It’s that time of year again.
It’s the time when every medical student gets slightly more neurotic. Exam time is approaching. It’s the time when our thoughts turn solely to exams and achievements - minor obligations such as food and dressing take second place. (I have seen a friend sit in the library for 3 hours wearing mismatched shoes, and another about this time of year switches to ready meals as cooking “takes up too much revision time”.)
Conversations gradually become more about whether people have started studying yet, how long we are spending in the library, what books we are using. The FAQ question of our university website explodes with panicky questions about whether we’ll be tested on certain things, how we can possibly be expected to know this much detail, and varying subtleties of the question “what will be on the exam?”
Most of the medical students are academic beings - we’re used to cramming, long hours in the library (or bedroom, if we prefer isolation) for weeks on end, studying hard. There’s a particular tension now that I have reached clinical years, as we are expected to be on placement right up until the week before exams. What I want to do is hole myself up in the 24-hour library, work antisocial hours and drink enough caffeine-based beverages to risk developing palpitations.
What I am expected to do is carry on going to placement for 3-4 days a week (and lectures 1 day a week), getting my logbook signed for attendance to prove I am doing so. I have even been booked in for extra ‘consolidation and review’ sessions in non-placement time with a GP practitioner - where as far as I gather I am supposed to discuss revision topics with the GP, of my choice, with no formal structure arranged. This would be more enticing if A) The GP appeared to want to do it, and B) Travel to the practise didn’t take about 3 hours out of my day.
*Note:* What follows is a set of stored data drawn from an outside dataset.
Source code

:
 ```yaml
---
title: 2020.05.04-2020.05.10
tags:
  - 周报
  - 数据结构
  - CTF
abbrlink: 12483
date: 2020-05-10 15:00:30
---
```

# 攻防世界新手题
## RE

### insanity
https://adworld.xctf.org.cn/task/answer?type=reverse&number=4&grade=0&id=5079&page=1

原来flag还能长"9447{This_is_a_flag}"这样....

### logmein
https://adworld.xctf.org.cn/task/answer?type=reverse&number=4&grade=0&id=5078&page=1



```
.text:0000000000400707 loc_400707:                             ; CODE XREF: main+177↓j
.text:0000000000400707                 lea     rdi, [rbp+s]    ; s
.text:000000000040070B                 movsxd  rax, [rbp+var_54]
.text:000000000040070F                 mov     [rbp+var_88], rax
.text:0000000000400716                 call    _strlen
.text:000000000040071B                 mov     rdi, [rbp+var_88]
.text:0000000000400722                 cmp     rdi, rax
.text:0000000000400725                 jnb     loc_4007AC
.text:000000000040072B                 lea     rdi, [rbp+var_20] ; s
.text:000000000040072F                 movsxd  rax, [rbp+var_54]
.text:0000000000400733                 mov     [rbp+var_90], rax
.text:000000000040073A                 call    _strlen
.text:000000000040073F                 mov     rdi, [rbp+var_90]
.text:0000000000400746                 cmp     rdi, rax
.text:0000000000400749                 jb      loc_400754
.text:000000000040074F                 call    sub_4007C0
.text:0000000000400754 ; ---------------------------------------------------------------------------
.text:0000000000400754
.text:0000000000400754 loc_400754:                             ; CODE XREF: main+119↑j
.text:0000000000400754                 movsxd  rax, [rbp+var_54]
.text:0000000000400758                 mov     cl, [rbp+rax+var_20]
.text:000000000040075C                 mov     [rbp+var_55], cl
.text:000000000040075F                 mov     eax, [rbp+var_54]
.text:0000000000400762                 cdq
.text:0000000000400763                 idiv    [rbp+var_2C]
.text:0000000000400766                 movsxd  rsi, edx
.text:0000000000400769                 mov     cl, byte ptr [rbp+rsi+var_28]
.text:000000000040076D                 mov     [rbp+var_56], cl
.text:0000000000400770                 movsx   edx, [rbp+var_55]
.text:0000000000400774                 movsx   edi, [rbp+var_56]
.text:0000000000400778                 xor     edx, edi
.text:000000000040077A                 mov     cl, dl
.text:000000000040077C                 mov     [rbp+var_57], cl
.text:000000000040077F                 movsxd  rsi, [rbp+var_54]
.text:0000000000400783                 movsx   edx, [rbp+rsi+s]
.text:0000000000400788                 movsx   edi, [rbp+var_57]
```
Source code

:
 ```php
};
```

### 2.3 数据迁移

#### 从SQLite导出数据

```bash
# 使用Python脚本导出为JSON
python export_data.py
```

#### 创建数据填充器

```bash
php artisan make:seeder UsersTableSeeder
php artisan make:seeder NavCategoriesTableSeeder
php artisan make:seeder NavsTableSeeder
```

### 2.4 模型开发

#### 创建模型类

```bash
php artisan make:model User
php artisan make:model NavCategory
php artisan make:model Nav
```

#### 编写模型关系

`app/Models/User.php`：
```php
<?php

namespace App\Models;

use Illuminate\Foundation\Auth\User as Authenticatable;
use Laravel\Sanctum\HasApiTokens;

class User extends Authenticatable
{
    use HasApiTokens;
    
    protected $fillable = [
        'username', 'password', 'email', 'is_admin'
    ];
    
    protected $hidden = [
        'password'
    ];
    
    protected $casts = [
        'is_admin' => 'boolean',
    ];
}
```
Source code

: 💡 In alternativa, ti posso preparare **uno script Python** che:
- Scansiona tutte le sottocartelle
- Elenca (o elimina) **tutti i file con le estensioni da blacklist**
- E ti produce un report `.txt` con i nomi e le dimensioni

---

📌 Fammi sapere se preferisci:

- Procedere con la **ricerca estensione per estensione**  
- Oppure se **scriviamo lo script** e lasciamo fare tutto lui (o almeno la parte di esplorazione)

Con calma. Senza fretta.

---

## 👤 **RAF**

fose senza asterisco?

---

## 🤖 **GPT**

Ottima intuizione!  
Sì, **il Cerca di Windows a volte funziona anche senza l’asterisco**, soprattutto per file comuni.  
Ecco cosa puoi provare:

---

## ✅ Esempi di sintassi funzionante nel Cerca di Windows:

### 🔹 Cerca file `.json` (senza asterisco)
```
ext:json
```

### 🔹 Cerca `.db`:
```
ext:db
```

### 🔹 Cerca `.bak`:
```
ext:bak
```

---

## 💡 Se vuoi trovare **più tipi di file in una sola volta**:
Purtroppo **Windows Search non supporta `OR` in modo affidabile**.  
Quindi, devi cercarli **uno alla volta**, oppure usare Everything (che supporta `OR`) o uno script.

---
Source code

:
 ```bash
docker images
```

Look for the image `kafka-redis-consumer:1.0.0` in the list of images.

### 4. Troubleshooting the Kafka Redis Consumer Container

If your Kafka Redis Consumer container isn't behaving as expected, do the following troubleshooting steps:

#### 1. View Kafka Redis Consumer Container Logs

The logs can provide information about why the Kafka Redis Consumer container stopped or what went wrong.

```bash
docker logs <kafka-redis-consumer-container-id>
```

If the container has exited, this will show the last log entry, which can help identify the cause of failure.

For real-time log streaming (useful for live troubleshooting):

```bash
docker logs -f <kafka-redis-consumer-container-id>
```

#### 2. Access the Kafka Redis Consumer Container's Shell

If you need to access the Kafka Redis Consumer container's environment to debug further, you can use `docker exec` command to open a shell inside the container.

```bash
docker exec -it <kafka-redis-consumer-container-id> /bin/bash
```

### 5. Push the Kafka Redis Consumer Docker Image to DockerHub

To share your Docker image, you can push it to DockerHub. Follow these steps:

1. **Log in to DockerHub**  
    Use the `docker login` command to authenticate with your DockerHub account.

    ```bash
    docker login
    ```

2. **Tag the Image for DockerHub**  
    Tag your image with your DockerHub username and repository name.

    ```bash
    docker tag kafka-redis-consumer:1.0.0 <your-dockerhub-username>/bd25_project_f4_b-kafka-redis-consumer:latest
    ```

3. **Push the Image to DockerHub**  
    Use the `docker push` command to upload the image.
I’m not really sure what the ideal situation is here. I’m sure clinicians would advise that I attend as much placement as possible - saying of course, that the more conditions I see, the better informed I will be to remember them, and that I need to practise my history and examination skills (which also constitutes OSCE practise). But I’m also acutely aware of the inefficiency of placement - I can wait hours to see a relevant or interesting case, during which I could have done a lot of notes in the library. ‘Yes’ doctors need clinical experience, but I need to be well-read as well, and I struggle to muster the enthusiasm to study after a full day in hospital - a problem I’m sure every generation faces.
Each one of us makes our own decision on the balance here I think. Some students go to placement as little as possible all year anyway, never leaving their preferred mode of learning. Some will do as they’re told and instead add in the study hours in the evening at the expense of something else, some will make excuses to get placement and clock up study time. Personally, I think I’ll go to placement until I really start to panic and then retreat with my books to a quiet corner and calm down!